The interesting thing about NVDA to Mish right now is that people like Stanley Druckenmiller are selling the stock and saying, essentially, “Thank you very much.”
The question Mish has is that at these levels, up at around $950, how much higher can it go?
What Druckenmiller is saying is, “I'll take my money off the table.”
Analysts, of course, are boosting their 12-month price targets – but we’re talking about $1,000, $1,050.
Mish notes that NVDA’s all-time high is $974, “so we're not that far away as we're getting closer to earnings.”
These analysts note that from a price-to-earnings perspective, as we discussed on Monday, NVDA is not even overvalued.

Nvidia $NVDA will report fiscal 2025 first-quarter earnings after the close on May 22, 2024.
In fact, based on forecast earnings growth, the stock might even be cheap on a price-to-earnings basis.
Another way to look at it is from a technical perspective: NVDA is showing a bearish divergence based on momentum.
So decisions like Druckenmiller’s make a certain amount of sense: lock in some profits.
If you’re thinking about establishing a new position, consider what analysts see as upside from here: $1,000, $1,050.
That looks to Mish like limited upside with potential downside signaled by that momentum divergence.
NVDA’s recent pattern is to beat expectations, raise guidance, and then beat raised guidance.
That’s a heavy tempo to keep. And we’ll see soon enough whether it continues.
S&P 500

Mr. Wilson Has Set the Price

A Morgan Stanley bear makes a bullish adjustment.

A Morgan Stanley bear makes a bullish adjustment.All the major financial media outlets covered this one: Morgan Stanley $MS strategist Mike Wilson has raised his target for the S&P 500 by 20 percent and now expects to see the index at 5,400 by June 2025.
Wilson had seen it sinking to 4,500 by December.
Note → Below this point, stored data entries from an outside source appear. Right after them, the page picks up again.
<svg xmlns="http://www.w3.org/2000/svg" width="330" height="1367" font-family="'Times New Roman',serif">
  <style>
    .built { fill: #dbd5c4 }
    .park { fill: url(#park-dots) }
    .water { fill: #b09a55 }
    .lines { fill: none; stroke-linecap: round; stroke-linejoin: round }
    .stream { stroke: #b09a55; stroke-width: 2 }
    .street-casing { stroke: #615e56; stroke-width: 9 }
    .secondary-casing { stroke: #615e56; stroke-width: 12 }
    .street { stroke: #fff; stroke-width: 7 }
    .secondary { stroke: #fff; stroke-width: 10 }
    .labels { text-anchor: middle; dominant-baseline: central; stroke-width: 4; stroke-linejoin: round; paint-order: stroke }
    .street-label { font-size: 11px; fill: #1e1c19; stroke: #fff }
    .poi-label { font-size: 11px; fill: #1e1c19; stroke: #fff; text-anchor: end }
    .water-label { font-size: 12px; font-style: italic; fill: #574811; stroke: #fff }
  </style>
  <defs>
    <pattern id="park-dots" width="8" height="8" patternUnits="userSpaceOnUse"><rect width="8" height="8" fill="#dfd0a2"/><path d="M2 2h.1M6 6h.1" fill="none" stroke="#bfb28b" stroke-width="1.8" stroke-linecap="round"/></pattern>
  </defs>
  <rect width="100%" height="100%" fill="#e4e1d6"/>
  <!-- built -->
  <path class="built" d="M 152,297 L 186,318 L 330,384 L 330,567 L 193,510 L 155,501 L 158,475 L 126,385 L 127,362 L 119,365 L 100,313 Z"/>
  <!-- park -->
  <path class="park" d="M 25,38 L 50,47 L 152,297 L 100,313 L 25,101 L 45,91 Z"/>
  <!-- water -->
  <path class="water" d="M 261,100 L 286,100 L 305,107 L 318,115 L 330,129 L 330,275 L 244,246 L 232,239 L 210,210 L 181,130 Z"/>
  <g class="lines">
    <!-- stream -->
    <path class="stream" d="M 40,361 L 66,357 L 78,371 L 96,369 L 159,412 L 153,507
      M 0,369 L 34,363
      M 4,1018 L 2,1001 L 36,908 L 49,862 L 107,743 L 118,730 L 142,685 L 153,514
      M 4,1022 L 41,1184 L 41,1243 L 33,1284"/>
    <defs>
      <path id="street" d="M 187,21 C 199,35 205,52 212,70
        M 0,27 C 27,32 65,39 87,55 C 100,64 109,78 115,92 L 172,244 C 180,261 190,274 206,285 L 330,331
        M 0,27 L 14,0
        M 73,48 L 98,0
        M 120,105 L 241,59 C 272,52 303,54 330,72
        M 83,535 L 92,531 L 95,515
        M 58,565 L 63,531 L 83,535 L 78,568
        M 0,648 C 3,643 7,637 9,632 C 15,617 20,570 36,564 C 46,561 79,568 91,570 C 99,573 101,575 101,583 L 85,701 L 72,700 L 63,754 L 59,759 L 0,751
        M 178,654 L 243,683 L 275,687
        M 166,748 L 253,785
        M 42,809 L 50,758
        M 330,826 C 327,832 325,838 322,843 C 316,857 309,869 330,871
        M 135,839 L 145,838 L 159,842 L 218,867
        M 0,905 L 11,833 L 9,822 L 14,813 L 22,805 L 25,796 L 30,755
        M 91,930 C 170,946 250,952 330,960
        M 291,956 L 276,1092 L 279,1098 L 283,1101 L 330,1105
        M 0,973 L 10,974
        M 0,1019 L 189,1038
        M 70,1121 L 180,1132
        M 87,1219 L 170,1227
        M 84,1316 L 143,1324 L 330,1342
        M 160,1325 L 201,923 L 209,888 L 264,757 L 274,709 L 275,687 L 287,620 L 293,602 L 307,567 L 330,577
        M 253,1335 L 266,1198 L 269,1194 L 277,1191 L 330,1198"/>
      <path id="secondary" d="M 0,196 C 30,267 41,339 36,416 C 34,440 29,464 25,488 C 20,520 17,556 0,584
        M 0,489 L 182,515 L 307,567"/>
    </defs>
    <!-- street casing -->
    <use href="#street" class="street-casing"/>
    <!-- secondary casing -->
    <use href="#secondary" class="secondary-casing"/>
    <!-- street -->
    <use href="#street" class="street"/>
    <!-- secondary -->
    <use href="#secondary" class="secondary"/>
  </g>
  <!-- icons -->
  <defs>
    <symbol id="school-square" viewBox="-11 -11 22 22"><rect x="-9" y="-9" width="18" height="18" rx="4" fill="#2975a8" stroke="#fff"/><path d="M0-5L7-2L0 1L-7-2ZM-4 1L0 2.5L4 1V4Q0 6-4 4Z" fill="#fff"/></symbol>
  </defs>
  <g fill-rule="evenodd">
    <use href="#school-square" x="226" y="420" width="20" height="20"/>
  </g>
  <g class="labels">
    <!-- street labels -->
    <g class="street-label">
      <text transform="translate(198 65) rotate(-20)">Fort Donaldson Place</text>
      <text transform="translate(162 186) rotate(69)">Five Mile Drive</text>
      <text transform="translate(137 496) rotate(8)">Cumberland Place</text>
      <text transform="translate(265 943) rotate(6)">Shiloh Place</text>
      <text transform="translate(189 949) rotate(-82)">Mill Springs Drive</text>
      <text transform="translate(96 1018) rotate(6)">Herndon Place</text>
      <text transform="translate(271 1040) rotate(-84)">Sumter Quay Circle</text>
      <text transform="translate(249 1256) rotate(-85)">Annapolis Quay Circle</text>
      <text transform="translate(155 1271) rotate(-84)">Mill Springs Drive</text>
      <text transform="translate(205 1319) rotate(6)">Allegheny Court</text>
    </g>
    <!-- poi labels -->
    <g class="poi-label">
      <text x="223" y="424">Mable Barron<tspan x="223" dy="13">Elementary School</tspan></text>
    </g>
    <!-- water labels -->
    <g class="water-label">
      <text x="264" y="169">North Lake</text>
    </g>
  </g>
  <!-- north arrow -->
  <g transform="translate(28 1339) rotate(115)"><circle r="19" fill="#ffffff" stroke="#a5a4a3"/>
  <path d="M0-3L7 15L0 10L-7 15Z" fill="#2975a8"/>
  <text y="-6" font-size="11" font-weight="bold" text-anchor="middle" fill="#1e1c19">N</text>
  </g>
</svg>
The strategist issued a bearish outlook ahead of a 24 percent-plus rally for the S&P in 2023.
It’s good when people change their minds, especially when the catalyst is a combination of solid facts and evidence-based conclusions.
Wilson wrote to clients on Sunday that he expects to see “robust” earnings-per-share growth of 8 percent in 2024 and 13 percent in 2025 as well as margin expansion both years.
Wilson also anticipates a “sunny macro environment” over the relevant time frame in the US.
With less than 10 percent of the index left to report, S&P 500 components have posted average earnings growth of 7.1 percent versus a consensus expectation for 3.8 percent growth.
And nearly 80 percent that have reported have beaten expectations.

Morgan Stanley strategist Mike Wilson raised his 12-month target for the S&P 500 by 20 percent to 5,400.
Wilson favors “large caps over small caps and a barbell of quality growth and quality cyclicals.” He upgraded industrials to “overweight,” noting that a recent pullback has created an attractive entry point.
He noted that an increasing number of companies among industrials subgroups including capital goods, commercial and professional services, and transports have revised earnings estimates upwards during the soon-to-conclude reporting season.
The strategist highlighted his preference for growth stories and aerospace and defense stocks.
He is not exactly bullish on the S&P 500, with his revised forecast implying 1.73 percent upside from its Monday close to next June.
On Friday, Deutsche Bank $DB strategist Binky Chadha, who had been working with a range of 5,100 to 5,500, firmed up his forecast for the S&P 500 to reach the high end by year’s end.
Chadha said earnings growth has “plenty of legs.”
JPMorgan Chase & Co. $JPM strategist Dubravko Lakos-Bujas reiterated his forecast for a slide of more than 20 percent for the S&P 500 by year’s end on Sunday.
Softening economic data suggest companies will be hard-pressed to sustain their earnings growth in the third and fourth quarters, and the “hurdle rate” is “optimistic.”